ObamaCare fear after tax freeze
ObamaCare advocates are growing fearful that several key taxes frozen in Wednesday’s budget deal will never go into effect.
The pair of budget deals negotiated by congressional leaders would halt or delay three ObamaCare taxes, forcing the president to make his biggest concession yet since his healthcare law was passed.
{mosads}Hours after the deal was announced, White House spokesman Josh Earnest downplayed the biggest change — a delay of the “Cadillac tax” — as “minimal.” But supporters of the law say they’re worried that the delay of these taxes, until after Obama leaves office, will ultimately lead to their demise.
“The fear for advocates of the tax is that once Congress starts delaying it, it won’t last,” said Larry Levitt, a senior vice president at the Kaiser Family Foundation and former Clinton administration health adviser.
Most significantly, the legislation would again push back the Cadillac tax on employer healthcare benefits — a measure at the center of the Obama administration’s efforts to contain healthcare costs.
In total, those changes would take a $35 billion bite out of the law’s revenue stream, according to analyses released by congressional budget scorekeepers on Wednesday.
If the changes to the law are made permanent, it would undermine a key argument for the cost-saving measures in the law. It could also mean that the Affordable Care Act ends up costing taxpayers money.
“If those actually end up as repeals, all the sudden the law that was scheduled to save money in the first decade would cost money in the first decade,” said Loren Adler, research director for the Committee for a Responsible Federal Budget.
“That would flip the sign on the wall, which could be a big thing,” he said.
Alone, the three tax changes would have a small effect on the law, which is projected to save $200 billion over 20 years.
If just the health insurance and medical tax are repealed, multiple healthcare experts said it wouldn’t have any meaningful effect on the healthcare law. The biggest losers would be deficit hawks.
But the delay of the Cadillac tax is different, experts say.

:: Given data ::
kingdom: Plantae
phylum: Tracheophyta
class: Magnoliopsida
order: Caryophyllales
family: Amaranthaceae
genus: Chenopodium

:: What to do ::
1. List every person the article on the ObamaCare tax freeze quotes directly, with the role it gives each one.
2. For each statement below, say whether it agrees with the article on the ObamaCare tax freeze, and quote the words of the article that decide it.
(a) The taxes would be delayed until after Obama leaves office.
(b) The changes would remove $35 billion from the law's revenue.
(c) The law is projected to save $200 billion over 10 years.
3. Write the next part of the article on the ObamaCare tax freeze, picking up after its last sentence.

:: Answers given ::
1.
- Josh Earnest, White House spokesman
- Larry Levitt, a senior vice president at the Kaiser Family Foundation and former Clinton administration health adviser
- Loren Adler, research director for the Committee for a Responsible Federal Budget

2.
(a) Yes: "the delay of these taxes, until after Obama leaves office"
(b) Yes: "those changes would take a $35 billion bite out of the law’s revenue stream"
(c) No: "which is projected to save $200 billion over 20 years"

3.
The two-year delay of the Cadillac tax represents the most significant — and costliest — change to the law. Congressional scorekeepers said Wednesday it would cost nearly $20 billion.
The tax has been hailed as a powerful force for controlling health spending. Jason Furman, Obama’s chief economist, delivered an impassioned defense of the tax as recently as Monday, calling it an important piece of the president’s healthcare legacy.
Some opponents of the Cadillac tax had long believed that the Obama administration would ultimately have to nix the tax after officials struck a deal to delay it in 2010.
Five years later, and under growing pressure from union groups, the administration again agreed to punt.
“There’s been an assumption that Cadillac tax can control costs through magic and as we got closer to its effective date, some of the consequences for worker health benefits have become apparent,” Levitt, the former Clinton health adviser, said. “Anytime you try to control healthcare costs there are tradeoffs.”
Still, some healthcare experts argue it will be tougher to repeal the tax, even with a new president.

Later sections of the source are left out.